The new book, “Like Gold that Fears No Fire: New Writing from Tibet” features stories of imprisonment, interrogation, death and loss, as well as perspectives on a better future that reveal an unquenchable spirit and deeply-felt Tibetan identity. The stories, poems and essays in this rich and diverse collection focus on the experiences of Tibetans since a wave of overwhelmingly peaceful protests swept across Tibet from March 2008, to be met by a violent crackdown. Writers and artists are among hundreds of Tibetans who have faced torture and imprisonment for peaceful expression of their views.
In one book that was banned as soon as it was published in Tibet, a writer reflects: “In a year that turned out to be like a raging storm… how could we remain… in fear. [This work is] a sketch of history written in the blood of a generation.”
Since the protests began, the Chinese government has sought to cover up the disappearances and killings that have taken place across Tibet combined with a propaganda offensive against the exiled Tibetan leader, the Dalai Lama. The Tibetan writers featured in the book, most of whom are still in Tibet and China, dare to challenge China’s official version of events representing a more profound challenge to the Communist government than ever before.
“Like gold that fears no fire” opens with an original article by the most well-known Tibetan writer Woeser, an accomplished poet and one of the most eloquent and fiercest analysts of Chinese oppression in Tibet. Woeser’s important and powerful article outlines the importance of story-telling for an oppressed people to affirm their history and identity. Woeser argues that the events of 2008 are as significant in contemporary Tibetan history as those of March 1959, when tensions against the Chinese presence in Tibet escalated into an uprising, and led to the Dalai Lama’s escape into exile.
Like Gold that Fears no Fire also features:
- Reflections on Tibetan identity today by a blogger: “[Tibetans] are no longer just trying to fit into the Chinese national story; instead they are creating their own.
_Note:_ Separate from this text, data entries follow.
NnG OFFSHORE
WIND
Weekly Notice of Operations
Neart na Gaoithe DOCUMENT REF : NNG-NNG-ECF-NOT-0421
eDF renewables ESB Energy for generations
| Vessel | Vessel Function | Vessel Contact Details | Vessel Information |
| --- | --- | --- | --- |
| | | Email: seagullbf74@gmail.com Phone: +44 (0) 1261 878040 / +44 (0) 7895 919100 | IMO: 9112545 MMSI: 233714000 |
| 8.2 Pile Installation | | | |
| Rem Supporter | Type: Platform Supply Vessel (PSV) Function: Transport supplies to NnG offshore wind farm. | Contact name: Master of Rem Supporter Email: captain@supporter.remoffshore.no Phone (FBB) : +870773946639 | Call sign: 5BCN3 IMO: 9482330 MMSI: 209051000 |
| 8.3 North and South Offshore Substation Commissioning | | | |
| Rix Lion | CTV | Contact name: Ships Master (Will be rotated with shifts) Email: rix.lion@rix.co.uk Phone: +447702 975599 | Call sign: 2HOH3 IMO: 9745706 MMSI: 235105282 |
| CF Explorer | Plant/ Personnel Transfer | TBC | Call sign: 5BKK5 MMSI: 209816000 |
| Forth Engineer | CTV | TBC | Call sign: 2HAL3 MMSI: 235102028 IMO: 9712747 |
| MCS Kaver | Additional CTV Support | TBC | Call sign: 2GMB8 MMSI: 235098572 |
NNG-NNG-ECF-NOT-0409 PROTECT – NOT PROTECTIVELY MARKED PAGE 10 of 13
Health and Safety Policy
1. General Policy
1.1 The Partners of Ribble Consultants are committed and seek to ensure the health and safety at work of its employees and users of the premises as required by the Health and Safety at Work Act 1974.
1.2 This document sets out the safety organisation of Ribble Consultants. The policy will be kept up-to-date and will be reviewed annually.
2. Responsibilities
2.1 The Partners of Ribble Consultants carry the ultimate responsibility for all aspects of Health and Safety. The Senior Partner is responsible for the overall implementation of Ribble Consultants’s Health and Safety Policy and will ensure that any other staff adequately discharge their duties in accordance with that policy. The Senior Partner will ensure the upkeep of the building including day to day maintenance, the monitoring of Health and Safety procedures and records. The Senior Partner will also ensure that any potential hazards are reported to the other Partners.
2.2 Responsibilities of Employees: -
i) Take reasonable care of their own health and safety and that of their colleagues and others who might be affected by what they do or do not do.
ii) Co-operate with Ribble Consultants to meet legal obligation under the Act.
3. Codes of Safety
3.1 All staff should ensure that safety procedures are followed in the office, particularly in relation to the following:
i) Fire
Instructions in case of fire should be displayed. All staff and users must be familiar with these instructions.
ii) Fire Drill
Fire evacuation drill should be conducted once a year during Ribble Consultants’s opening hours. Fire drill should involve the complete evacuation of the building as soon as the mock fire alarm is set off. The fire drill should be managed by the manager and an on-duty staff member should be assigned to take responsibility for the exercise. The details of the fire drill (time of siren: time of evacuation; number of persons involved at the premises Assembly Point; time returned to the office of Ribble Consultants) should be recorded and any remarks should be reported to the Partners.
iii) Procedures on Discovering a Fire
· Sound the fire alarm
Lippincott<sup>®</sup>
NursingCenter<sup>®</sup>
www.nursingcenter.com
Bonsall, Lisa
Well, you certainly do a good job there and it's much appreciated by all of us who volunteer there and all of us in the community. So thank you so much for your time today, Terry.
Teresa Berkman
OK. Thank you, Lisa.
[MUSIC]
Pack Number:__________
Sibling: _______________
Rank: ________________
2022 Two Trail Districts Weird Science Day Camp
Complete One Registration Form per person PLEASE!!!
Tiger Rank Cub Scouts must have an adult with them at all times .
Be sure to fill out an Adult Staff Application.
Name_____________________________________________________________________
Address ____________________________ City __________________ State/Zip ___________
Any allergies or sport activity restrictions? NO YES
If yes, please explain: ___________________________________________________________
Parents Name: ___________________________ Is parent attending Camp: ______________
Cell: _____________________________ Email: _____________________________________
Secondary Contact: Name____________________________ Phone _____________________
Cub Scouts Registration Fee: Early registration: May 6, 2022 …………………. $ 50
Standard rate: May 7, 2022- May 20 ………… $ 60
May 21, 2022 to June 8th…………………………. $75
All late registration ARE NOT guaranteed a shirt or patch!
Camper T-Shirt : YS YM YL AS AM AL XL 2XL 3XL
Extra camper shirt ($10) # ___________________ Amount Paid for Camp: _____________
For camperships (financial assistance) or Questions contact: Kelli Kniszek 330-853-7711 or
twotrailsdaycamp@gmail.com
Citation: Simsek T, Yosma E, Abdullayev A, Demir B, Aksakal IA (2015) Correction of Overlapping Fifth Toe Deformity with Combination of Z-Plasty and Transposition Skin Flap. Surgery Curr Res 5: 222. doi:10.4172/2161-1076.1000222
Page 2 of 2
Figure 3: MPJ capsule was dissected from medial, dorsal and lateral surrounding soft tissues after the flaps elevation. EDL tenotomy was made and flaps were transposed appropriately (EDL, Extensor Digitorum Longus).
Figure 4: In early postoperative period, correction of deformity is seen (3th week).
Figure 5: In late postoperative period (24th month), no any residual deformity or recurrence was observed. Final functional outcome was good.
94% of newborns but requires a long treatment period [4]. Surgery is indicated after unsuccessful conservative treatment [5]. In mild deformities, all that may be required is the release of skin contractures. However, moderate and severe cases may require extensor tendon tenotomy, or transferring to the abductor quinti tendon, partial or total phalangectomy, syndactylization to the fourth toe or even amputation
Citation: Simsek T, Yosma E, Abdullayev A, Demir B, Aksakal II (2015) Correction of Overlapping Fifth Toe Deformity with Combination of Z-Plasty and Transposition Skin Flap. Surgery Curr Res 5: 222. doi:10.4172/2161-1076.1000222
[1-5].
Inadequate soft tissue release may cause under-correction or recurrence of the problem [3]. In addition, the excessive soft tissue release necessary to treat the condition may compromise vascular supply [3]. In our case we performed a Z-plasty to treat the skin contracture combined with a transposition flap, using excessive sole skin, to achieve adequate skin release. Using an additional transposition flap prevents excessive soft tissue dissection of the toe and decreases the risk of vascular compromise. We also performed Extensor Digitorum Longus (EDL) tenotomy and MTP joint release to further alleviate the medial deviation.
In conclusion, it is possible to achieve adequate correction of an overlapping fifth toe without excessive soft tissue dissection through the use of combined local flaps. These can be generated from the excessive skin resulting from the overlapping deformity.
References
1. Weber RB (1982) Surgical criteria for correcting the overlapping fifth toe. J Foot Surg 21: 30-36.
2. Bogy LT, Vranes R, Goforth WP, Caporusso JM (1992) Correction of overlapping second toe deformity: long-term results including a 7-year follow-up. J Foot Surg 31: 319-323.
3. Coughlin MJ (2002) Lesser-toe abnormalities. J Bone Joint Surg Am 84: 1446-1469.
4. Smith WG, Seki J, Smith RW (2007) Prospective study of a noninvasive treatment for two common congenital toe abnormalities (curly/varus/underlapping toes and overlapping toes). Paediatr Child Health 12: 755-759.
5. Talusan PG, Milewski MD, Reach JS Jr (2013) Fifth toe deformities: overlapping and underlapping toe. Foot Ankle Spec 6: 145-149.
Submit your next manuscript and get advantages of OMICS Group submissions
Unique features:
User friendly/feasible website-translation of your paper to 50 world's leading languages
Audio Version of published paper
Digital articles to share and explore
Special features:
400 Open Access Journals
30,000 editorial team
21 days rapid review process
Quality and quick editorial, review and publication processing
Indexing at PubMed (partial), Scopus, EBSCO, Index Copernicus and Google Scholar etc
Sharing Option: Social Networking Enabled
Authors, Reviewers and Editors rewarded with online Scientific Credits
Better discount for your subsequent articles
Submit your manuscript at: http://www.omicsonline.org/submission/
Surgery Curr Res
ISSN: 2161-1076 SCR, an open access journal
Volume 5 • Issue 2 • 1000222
It is a new cultural moment… [young Tibetans] are starting to have the chance to be many things and at the same time still be Tibetan.”
- Powerful poetry by writers inside Tibet and in exile
- The diary of an interrogation by a Tibetan writer
- An essay by Tibetan scholar Lamajabb, who finds the cause of the protests that convulsed the plateau not in some phantom instigation of the ‘Dalai clique’ but “in the tragic Tibetan history that began in the 1950s and the shortcomings of China’s Tibet policy”
- Lyrics of a song by monks imprisoned in Tibet
- Contemporary art by Tibetan artists now in exile with commentary
- The first English translation of a section of a book by Tibetan author Dolma Kyab, serving ten and a half years in prison as a result of his manuscript
Launch of book at literary salon, Frankfurt, October 18
“Like Gold that Fears No Fire: New Writing from Tibet,” was launched at a literary salon organized by ICT on Sunday, October 18, featuring actor and activist Hannes Jaenicke and a Tibetan literature scholar. Venue: Frankfurt Book Fair, Forum Dialogue, 6.1. E 913.